DIRECTIONS:
Every line below between the line holding "I need the box" and the line holding "Give the box", inclusive, should be repeated exactly, and all other lines omitted.
(Beginning of TASK INPUTS)
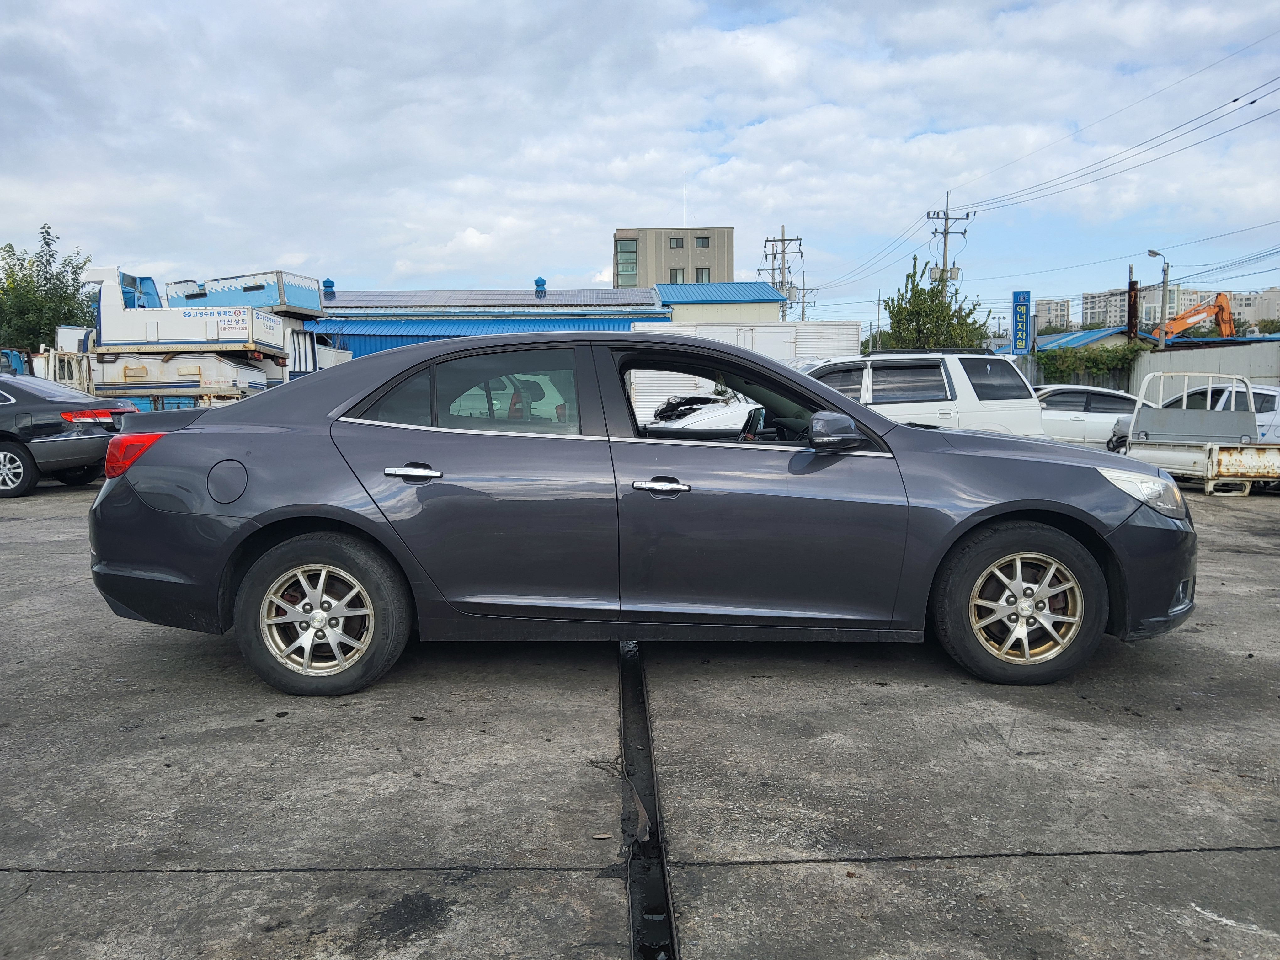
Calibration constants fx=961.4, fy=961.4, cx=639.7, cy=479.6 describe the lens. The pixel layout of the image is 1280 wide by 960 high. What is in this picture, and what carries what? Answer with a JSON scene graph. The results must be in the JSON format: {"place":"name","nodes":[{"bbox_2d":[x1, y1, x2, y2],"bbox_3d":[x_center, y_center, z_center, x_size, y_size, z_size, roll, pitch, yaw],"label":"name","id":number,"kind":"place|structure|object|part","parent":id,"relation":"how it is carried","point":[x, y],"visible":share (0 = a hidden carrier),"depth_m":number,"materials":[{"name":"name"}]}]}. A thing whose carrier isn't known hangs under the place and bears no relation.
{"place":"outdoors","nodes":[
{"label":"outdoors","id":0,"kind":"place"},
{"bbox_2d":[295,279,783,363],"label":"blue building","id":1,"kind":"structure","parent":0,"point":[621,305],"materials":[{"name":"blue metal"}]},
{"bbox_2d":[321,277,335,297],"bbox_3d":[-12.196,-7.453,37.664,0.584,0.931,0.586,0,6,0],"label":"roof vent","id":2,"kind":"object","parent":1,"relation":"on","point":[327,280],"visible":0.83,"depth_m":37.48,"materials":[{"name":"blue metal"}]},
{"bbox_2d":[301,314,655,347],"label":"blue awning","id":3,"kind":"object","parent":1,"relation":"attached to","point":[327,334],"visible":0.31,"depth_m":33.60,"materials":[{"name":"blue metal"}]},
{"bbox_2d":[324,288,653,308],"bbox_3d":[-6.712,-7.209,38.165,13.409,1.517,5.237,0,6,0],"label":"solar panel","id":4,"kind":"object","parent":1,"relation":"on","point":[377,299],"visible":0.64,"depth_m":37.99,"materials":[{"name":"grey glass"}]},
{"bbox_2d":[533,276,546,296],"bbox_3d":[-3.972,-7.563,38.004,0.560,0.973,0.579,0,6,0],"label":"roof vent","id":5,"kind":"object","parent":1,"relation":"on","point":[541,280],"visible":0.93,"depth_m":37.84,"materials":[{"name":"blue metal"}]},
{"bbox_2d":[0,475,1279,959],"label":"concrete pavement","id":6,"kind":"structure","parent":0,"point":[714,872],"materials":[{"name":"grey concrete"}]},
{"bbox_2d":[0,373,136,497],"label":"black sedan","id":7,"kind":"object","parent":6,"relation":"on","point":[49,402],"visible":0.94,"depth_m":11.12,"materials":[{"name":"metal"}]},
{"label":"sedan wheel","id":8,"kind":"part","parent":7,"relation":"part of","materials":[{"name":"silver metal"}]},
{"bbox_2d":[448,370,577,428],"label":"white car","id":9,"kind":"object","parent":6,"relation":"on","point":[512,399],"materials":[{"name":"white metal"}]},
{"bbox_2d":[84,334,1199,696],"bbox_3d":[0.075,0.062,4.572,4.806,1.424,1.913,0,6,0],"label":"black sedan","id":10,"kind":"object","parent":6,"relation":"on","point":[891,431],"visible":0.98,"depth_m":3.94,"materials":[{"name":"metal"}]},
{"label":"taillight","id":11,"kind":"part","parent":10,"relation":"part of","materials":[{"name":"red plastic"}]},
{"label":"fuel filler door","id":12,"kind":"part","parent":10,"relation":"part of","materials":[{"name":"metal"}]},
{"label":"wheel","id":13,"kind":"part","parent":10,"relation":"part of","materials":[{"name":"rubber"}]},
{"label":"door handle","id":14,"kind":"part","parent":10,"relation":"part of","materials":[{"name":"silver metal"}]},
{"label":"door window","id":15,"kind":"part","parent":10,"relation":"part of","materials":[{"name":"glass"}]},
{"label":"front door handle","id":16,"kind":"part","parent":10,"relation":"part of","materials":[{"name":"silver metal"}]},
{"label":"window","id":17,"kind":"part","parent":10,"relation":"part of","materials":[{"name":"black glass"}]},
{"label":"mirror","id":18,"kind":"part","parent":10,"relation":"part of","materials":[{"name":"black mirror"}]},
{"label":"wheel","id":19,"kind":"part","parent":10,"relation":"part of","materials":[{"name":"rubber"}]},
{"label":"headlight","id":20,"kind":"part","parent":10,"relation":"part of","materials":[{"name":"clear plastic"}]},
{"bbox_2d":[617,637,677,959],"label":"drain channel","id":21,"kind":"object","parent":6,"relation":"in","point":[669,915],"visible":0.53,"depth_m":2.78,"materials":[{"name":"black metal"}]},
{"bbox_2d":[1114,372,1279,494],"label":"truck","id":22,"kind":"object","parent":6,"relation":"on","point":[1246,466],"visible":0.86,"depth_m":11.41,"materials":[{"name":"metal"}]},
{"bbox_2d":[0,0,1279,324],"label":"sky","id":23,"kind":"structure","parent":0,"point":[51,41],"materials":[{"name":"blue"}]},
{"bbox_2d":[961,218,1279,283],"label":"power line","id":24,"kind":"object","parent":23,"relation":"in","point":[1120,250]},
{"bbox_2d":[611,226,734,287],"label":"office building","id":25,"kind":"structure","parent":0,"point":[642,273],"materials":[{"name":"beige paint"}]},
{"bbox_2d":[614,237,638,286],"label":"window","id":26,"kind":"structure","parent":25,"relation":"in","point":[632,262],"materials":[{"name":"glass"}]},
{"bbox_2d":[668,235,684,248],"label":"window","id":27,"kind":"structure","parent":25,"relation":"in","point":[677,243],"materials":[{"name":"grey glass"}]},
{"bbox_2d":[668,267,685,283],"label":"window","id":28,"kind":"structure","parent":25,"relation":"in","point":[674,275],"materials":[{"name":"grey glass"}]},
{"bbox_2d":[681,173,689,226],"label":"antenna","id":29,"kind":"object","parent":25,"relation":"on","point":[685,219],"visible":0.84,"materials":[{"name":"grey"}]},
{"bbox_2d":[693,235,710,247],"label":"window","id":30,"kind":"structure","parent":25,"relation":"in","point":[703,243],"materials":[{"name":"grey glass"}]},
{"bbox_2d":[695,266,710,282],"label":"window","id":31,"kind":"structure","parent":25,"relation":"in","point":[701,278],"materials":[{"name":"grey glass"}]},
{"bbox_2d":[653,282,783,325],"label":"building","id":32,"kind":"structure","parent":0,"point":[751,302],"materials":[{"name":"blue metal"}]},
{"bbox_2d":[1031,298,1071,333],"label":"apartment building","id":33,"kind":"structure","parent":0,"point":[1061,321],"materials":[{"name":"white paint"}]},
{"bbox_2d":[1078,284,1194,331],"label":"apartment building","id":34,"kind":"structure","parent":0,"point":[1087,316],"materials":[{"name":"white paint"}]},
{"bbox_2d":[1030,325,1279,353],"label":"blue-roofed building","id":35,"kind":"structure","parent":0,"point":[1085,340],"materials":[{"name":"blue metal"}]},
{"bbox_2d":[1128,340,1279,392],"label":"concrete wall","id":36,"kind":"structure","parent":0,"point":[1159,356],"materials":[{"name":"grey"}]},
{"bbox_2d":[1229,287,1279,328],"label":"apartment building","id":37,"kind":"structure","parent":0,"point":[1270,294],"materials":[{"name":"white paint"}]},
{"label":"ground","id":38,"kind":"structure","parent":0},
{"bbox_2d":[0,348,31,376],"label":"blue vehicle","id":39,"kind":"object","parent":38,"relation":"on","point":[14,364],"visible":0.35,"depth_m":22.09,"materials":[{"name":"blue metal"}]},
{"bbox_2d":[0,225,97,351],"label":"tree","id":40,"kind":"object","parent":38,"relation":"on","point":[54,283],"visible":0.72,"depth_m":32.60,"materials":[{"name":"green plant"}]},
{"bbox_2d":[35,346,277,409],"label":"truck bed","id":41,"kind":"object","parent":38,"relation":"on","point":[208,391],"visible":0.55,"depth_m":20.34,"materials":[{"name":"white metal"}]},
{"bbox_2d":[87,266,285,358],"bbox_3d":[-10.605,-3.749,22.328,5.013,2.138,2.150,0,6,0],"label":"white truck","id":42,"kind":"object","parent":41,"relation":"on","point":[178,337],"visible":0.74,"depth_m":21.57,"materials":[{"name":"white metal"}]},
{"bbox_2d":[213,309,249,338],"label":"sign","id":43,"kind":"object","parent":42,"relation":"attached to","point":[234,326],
(End of TASK INPUTS)
(Beginning of TASK INPUTS)
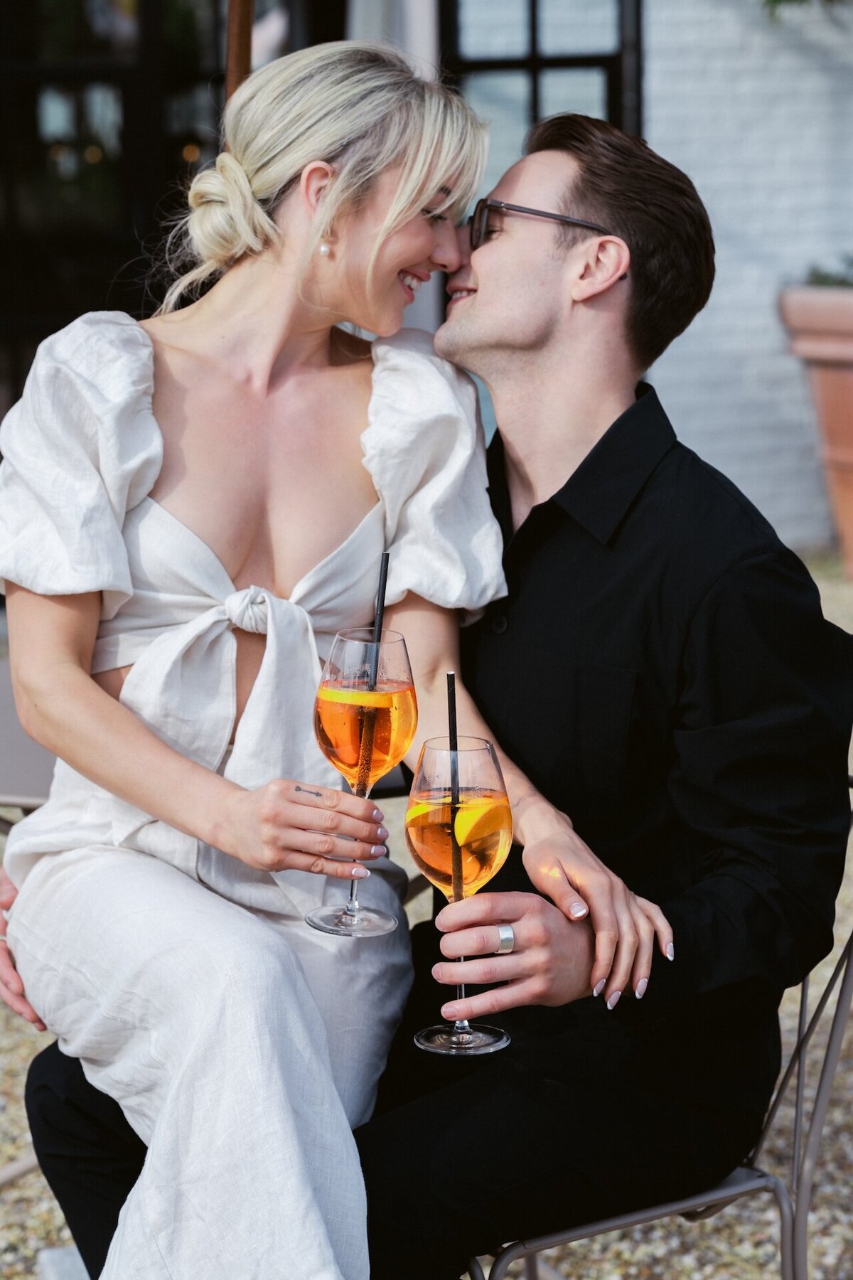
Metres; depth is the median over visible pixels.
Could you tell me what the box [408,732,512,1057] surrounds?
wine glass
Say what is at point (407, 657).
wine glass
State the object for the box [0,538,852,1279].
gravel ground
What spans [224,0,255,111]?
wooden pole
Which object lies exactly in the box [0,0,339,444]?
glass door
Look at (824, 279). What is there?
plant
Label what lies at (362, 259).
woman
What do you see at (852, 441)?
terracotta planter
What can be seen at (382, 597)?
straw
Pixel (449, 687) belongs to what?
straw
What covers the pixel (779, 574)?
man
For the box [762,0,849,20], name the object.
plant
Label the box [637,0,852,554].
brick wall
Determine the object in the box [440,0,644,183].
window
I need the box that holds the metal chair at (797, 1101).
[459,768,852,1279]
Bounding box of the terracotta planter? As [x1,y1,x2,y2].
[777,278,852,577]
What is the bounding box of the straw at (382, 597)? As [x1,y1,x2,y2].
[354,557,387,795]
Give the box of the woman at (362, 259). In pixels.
(End of TASK INPUTS)
(Beginning of TASK INPUTS)
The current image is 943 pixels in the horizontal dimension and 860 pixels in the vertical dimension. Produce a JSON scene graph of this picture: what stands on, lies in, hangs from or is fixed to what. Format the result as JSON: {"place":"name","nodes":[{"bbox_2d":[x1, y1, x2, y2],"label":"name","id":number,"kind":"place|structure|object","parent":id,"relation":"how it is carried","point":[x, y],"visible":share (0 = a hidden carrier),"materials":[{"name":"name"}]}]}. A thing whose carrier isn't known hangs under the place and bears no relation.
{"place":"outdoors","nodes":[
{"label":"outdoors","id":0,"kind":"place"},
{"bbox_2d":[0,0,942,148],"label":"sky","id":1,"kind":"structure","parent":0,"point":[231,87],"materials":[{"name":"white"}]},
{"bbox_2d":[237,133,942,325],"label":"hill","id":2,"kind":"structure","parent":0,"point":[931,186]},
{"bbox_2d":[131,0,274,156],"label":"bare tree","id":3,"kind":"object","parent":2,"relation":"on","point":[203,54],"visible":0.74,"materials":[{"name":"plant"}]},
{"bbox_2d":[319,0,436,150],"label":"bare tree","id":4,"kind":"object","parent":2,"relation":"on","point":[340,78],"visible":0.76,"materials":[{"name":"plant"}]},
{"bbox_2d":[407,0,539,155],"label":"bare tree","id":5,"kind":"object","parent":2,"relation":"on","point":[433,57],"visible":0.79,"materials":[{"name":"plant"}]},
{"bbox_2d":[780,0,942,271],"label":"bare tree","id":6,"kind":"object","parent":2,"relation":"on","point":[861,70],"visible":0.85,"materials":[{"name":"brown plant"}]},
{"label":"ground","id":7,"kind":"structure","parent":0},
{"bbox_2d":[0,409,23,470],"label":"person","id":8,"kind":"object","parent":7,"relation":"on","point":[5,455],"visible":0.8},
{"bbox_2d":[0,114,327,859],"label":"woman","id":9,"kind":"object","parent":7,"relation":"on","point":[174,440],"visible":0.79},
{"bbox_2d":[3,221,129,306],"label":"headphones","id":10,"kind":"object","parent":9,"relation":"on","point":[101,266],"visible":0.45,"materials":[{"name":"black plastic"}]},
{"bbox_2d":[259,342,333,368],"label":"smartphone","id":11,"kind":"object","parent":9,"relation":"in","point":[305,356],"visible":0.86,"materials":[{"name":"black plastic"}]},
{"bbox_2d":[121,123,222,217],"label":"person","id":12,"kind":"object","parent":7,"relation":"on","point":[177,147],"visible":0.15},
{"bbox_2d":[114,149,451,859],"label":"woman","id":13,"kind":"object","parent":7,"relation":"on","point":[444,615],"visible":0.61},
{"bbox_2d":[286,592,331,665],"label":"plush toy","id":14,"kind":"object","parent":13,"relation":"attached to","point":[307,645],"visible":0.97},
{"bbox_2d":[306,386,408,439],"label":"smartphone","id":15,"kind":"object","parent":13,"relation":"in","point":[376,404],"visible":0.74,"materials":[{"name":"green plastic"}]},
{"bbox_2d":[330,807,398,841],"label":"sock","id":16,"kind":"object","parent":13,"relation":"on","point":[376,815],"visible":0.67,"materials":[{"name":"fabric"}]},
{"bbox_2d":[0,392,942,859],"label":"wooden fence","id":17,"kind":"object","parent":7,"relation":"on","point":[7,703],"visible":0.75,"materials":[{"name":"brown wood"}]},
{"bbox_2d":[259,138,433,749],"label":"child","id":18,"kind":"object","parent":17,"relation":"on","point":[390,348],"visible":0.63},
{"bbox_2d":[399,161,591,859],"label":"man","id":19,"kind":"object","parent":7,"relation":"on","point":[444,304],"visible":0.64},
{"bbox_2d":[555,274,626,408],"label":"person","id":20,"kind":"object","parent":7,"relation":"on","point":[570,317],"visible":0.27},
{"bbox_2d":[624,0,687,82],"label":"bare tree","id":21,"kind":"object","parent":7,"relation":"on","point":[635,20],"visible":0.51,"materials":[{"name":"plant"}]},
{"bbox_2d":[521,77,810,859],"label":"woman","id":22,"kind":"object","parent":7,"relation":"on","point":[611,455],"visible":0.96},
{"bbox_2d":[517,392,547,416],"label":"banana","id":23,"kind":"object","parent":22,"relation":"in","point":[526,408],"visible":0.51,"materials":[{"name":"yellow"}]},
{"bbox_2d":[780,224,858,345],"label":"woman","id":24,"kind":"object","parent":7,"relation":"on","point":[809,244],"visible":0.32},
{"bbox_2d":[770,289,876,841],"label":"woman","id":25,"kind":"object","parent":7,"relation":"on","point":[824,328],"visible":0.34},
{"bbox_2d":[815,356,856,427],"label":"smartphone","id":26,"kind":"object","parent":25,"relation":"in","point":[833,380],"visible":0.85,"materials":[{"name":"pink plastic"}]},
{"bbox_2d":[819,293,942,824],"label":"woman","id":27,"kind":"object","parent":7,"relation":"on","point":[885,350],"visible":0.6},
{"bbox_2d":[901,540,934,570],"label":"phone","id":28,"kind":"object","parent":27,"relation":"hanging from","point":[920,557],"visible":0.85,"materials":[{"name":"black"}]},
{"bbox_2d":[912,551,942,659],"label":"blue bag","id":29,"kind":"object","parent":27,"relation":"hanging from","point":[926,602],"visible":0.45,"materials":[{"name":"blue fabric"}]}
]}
(End of TASK INPUTS)
TASK RESPONSE:
I need the box that holds the metal chair at (797, 1101).
[459,768,852,1279]
Bounding box of the terracotta planter? As [x1,y1,x2,y2].
[777,278,852,577]
What is the bounding box of the straw at (382, 597)? As [x1,y1,x2,y2].
[354,557,387,795]
Give the box of the woman at (362, 259). In pixels.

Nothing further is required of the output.